Step-by-Step Instructions

  1. Prep: Preheat your oven to 180°C (350°F). Lightly grease a 9×9 inch or 8×8 inch glass baking dish with butter or coconut oil.

  2. Mix (The “Custard” Method):

    • For a Cake Texture: Place all ingredients in a blender and pulse for 30 seconds until the oats are partially broken down.

    • For a Hearty Texture: Whisk the eggs, milk, yogurt, vanilla, and syrup in a bowl. Fold in the dry oats, salt, and baking powder.

  3. Assemble: Pour the mixture into the prepared baking dish. If using nuts or fruit, sprinkle them evenly over the top.

  4. Bake: Bake for 35–40 minutes. The oats are done when the center is firm to the touch and the edges are lightly golden brown.

  5. Set: Let it cool for at least 10 minutes before slicing. This allows the custard to fully set so you get those perfect squares shown in the photo.

Nutritional Info (Per Serving)

Calories Protein Carbs Fat Fiber
280 kcal 12g 38g 8g 5g

Tips & Notes

  • Don’t Skip the Salt: A pinch of salt balances the sweetness and makes the vanilla flavor pop.

  • Resting Period: If you have time, let the unbaked mixture sit in the pan for 10 minutes before putting it in the oven. This helps the oats hydrate for a more uniform “custard” feel.
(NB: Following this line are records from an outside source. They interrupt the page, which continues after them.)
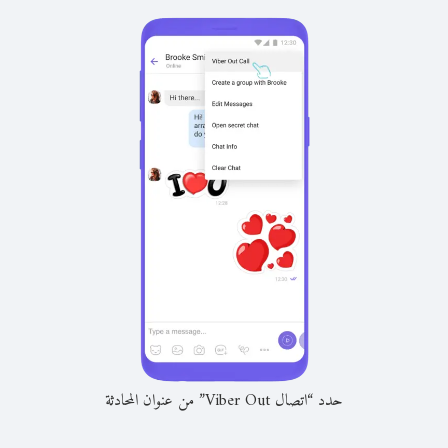
حدد “اتصال Viber Out” من عنوان المحادثة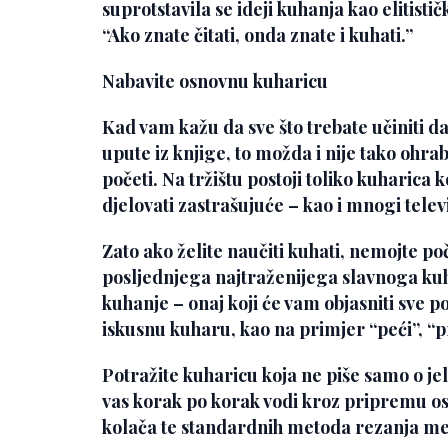
suprotstavila se ideji kuhanja kao elitist
“Ako znate čitati, onda znate i kuhati.”
Nabavite osnovnu kuharicu
Kad vam kažu da sve što trebate učiniti da b
upute iz knjige, to možda i nije tako ohra
početi. Na tržištu postoji toliko kuharica
djelovati zastrašujuće – kao i mnogi tele
Zato ako želite naučiti kuhati, nemojte po
posljednjega najtraženijega slavnoga kuh
kuhanje – onaj koji će vam objasniti sve 
iskusnu kuharu, kao na primjer “peći”, “prži
Potražite kuharicu koja ne piše samo o je
vas korak po korak vodi kroz pripremu os
kolača te standardnih metoda rezanja mes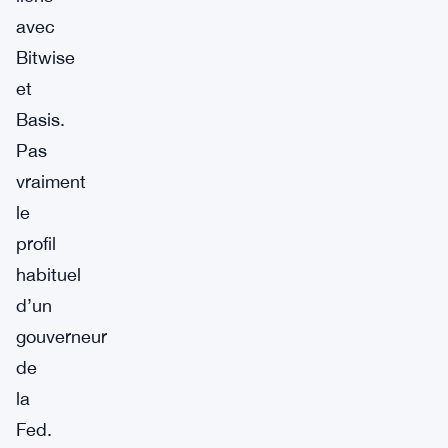
avec
Bitwise
et
Basis.
Pas
vraiment
le
profil
habituel
d’un
gouverneur
de
la
Fed.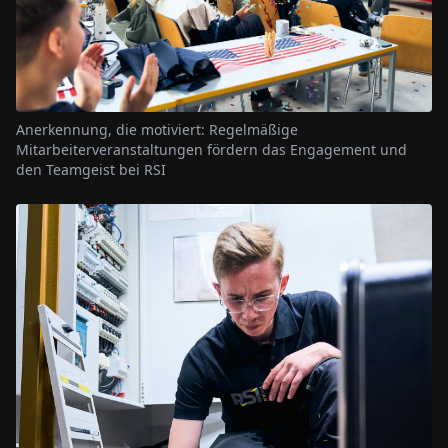
Anerkennung, die motiviert: Regelmäßige
Mitarbeiterveranstaltungen fördern das Engagement und
den Teamgeist bei RSI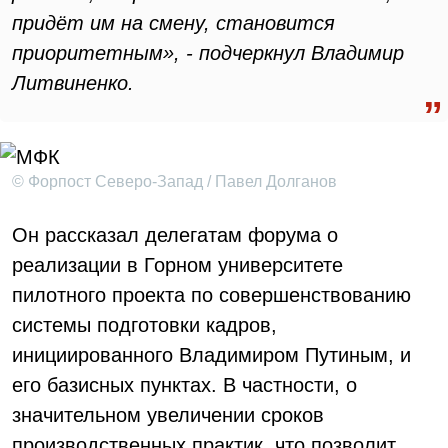
придёт им на смену, становится
приоритетным», - подчеркнул Владимир
Литвиненко.
© Форпост Северо-Запад / Павел Долганов
Он рассказал делегатам форума о
реализации в Горном университете
пилотного проекта по совершенствованию
системы подготовки кадров,
инициированного Владимиром Путиным, и
его базисных пунктах. В частности, о
значительном увеличении сроков
производственных практик, что позволит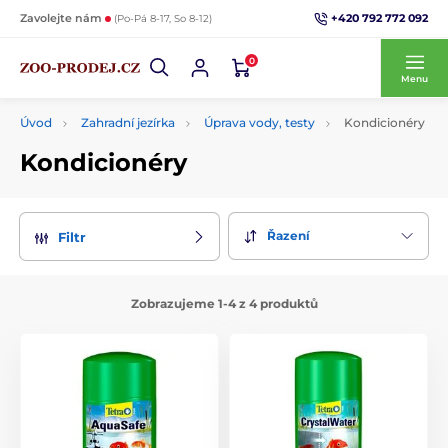
+420 792 772 092
Zavolejte nám
(Po-Pá 8-17, So 8-12)
0
Menu
Úvod
Zahradní jezírka
Úprava vody, testy
Kondicionéry
Kondicionéry
Řazení
Filtr
Zobrazujeme 1-4 z 4 produktů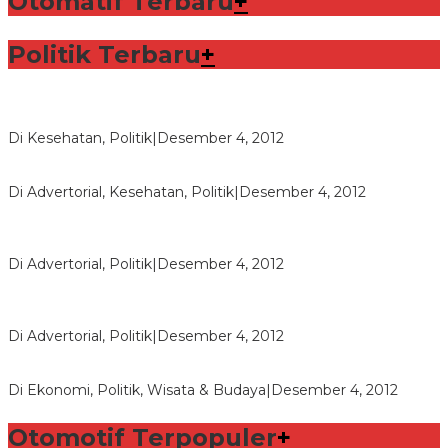
Otomatif Terbaru
+
Politik Terbaru
+
Lorenzo Sabet Penghargaan Khusus dalam Acara FIM
Di Kesehatan, Politik
|
Desember 4, 2012
Seberapa Bahayanya Doping?
Di Advertorial, Kesehatan, Politik
|
Desember 4, 2012
Polri Masih Dalami Pengaduan Mantan Istri Bupati Aceng
Fikri
Di Advertorial, Politik
|
Desember 4, 2012
Bupati Aceng Fikri Minta Maaf Kepada Warga Garut dan
Rakyat Indonesia
Di Advertorial, Politik
|
Desember 4, 2012
Wafid Buka-bukaan Soal Proyek Tender Hambalang
Di Ekonomi, Politik, Wisata & Budaya
|
Desember 4, 2012
Otomotif Terpopuler
+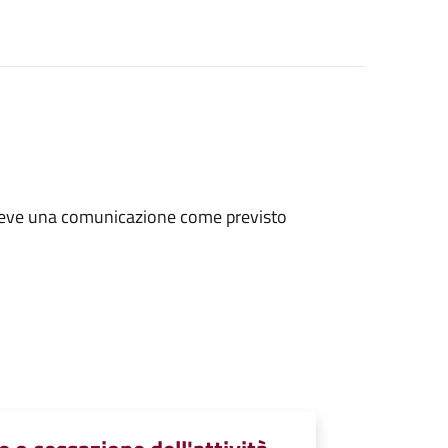
tà deve una comunicazione come previsto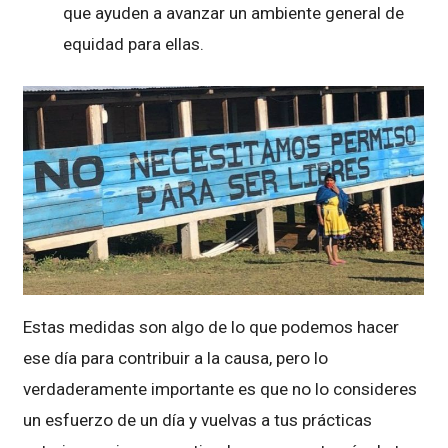
que ayuden a avanzar un ambiente general de
equidad para ellas.
Estas medidas son algo de lo que podemos hacer
ese día para contribuir a la causa, pero lo
verdaderamente importante es que no lo consideres
un esfuerzo de un día y vuelvas a tus prácticas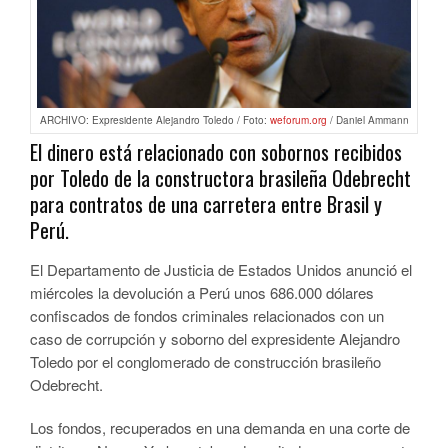
ARCHIVO: Expresidente Alejandro Toledo / Foto:
weforum.org
/ Daniel Ammann
El dinero está relacionado con sobornos recibidos
por Toledo de la constructora brasileña Odebrecht
para contratos de una carretera entre Brasil y
Perú.
El Departamento de Justicia de Estados Unidos anunció el
miércoles la devolución a Perú unos 686.000 dólares
confiscados de fondos criminales relacionados con un
caso de corrupción y soborno del expresidente Alejandro
Toledo por el conglomerado de construcción brasileño
Odebrecht.
Los fondos, recuperados en una demanda en una corte de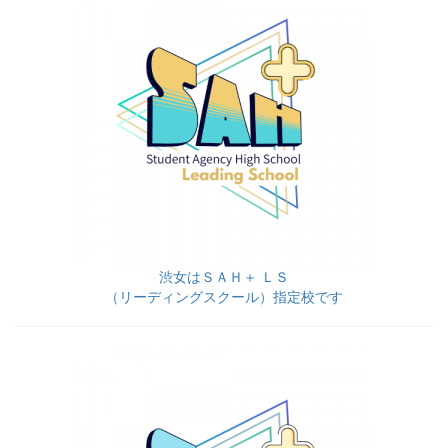
渋女はＳＡＨ＋ ＬＳ
（リーディングスクール）指定校です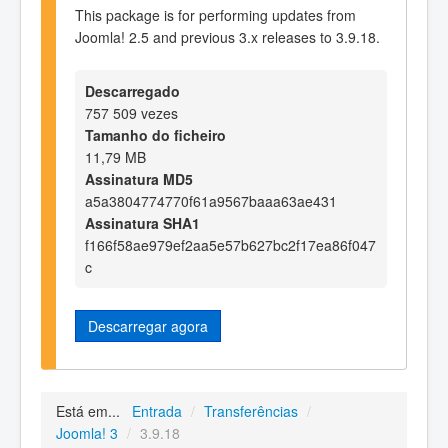
This package is for performing updates from
Joomla! 2.5 and previous 3.x releases to 3.9.18.
Descarregado
757 509 vezes
Tamanho do ficheiro
11,79 MB
Assinatura MD5
a5a3804774770f61a9567baaa63ae431
Assinatura SHA1
f166f58ae979ef2aa5e57b627bc2f17ea86f047
c
Descarregar agora
Está em...
Entrada
/
Transferências
/
Joomla! 3
/
3.9.18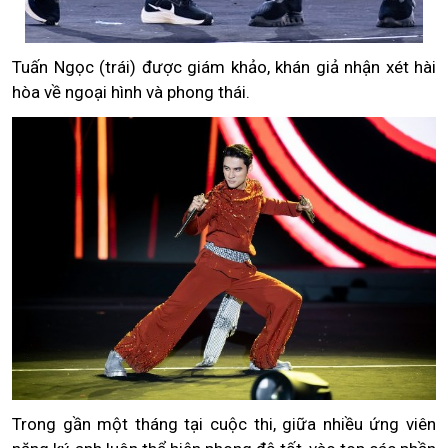
Tuấn Ngọc (trái) được giám khảo, khán giả nhận xét hài
hòa về ngoại hình và phong thái.
Trong gần một tháng tại cuộc thi, giữa nhiều ứng viên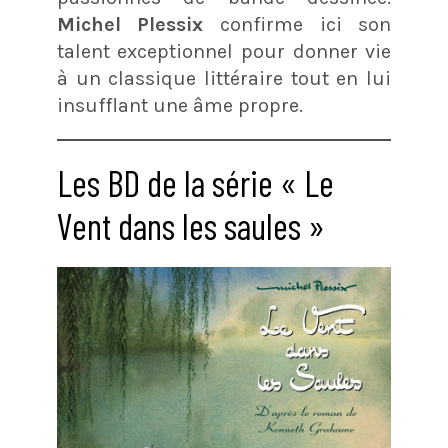
Michel Plessix
confirme ici son
talent exceptionnel pour donner vie
à un classique littéraire tout en lui
insufflant une âme propre.
Les BD de la série « Le
Vent dans les saules »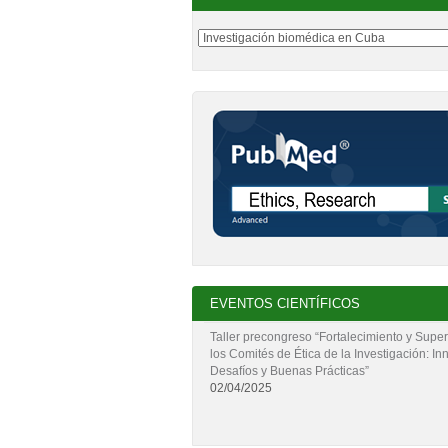
EVENTOS CIENTÍFICOS
Taller precongreso “Fortalecimiento y Super
los Comités de Ética de la Investigación: In
Desafíos y Buenas Prácticas”
02/04/2025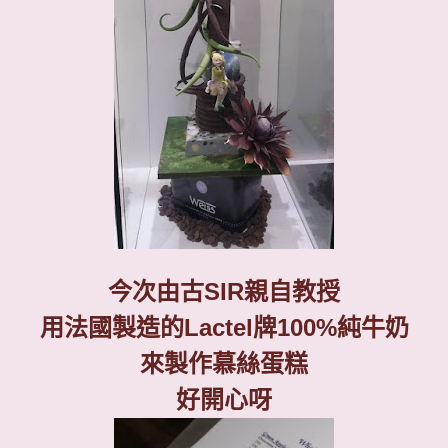
今次由古
SIR
親自教授
用法國製造的
Lactel
牌
100%
純牛奶
來製作慕絲蛋糕
好開心呀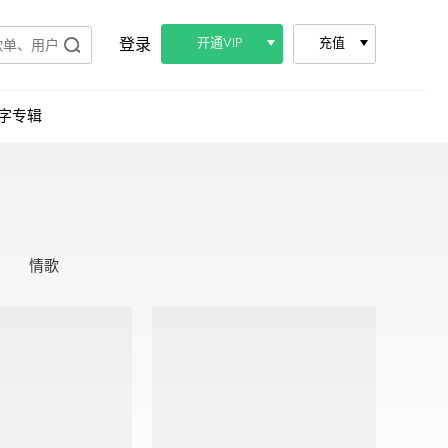
登录
开通VIP
充值
字专辑
情歌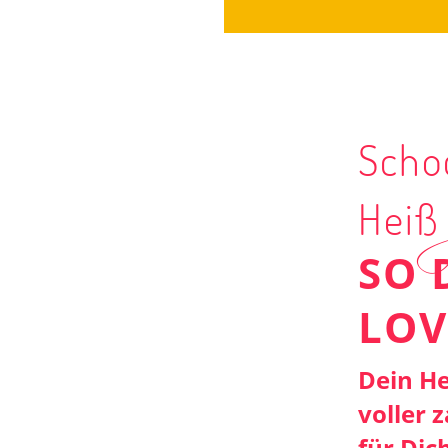
Scho
Hei
SO 
LOV
Dein He
voller 
für Dic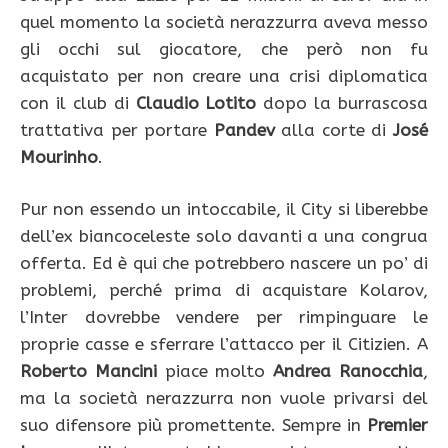
quel momento la società nerazzurra aveva messo
gli occhi sul giocatore, che però non fu
acquistato per non creare una crisi diplomatica
con il club di
Claudio Lotito
dopo la burrascosa
trattativa per portare
Pandev
alla corte di
José
Mourinho
.
Pur non essendo un intoccabile, il City si liberebbe
dell’ex biancoceleste solo davanti a una congrua
offerta. Ed è qui che potrebbero nascere un po’ di
problemi, perché prima di acquistare Kolarov,
l’Inter dovrebbe vendere per rimpinguare le
proprie casse e sferrare l’attacco per il Citizien. A
Roberto Mancini
piace molto
Andrea Ranocchia
,
ma la società nerazzurra non vuole privarsi del
suo difensore più promettente. Sempre in
Premier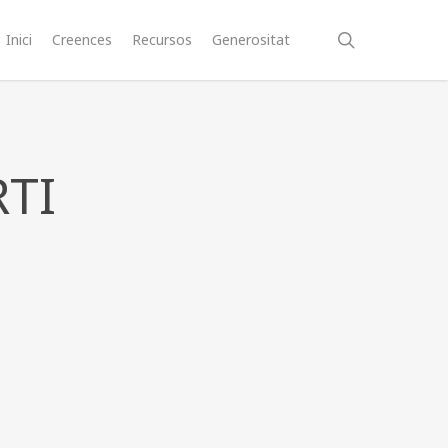
search
Inici
Creences
Recursos
Generositat
TI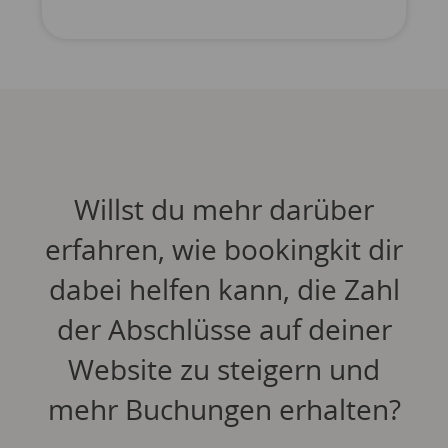
Willst du mehr darüber
erfahren, wie bookingkit dir
dabei helfen kann, die Zahl
der Abschlüsse auf deiner
Website zu steigern und
mehr Buchungen erhalten?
  • The “Jiggle” Test: When you pull it out of the oven, the center should have a very slight “jiggle” but not be liquid. It will firm up as it cools.

Benefits

  • Satiety: High protein from the eggs and Greek yogurt keeps you full until lunch.

  • Meal Prep Friendly: These squares stay fresh in the fridge for up to 5 days and reheat perfectly in the microwave.

  • Digestibility: Blending or soaking the oats makes them easier on the stomach than raw or quick oats.

Recipe Q&A

Q: Can I make this vegan? A: You can use flax eggs (3 tbsp ground flax + 9 tbsp water), but the texture will be more “dense” and less “custardy” than the egg version.

Q: Can I use Steel Cut oats? A: No. Steel-cut oats require much more liquid and a longer cook time; they will remain crunchy/hard in this specific recipe.

Q: Why did my oats turn out soggy? A: This usually happens if the oven wasn’t fully preheated or if the dish was pulled out too early. Ensure the center is set before removing.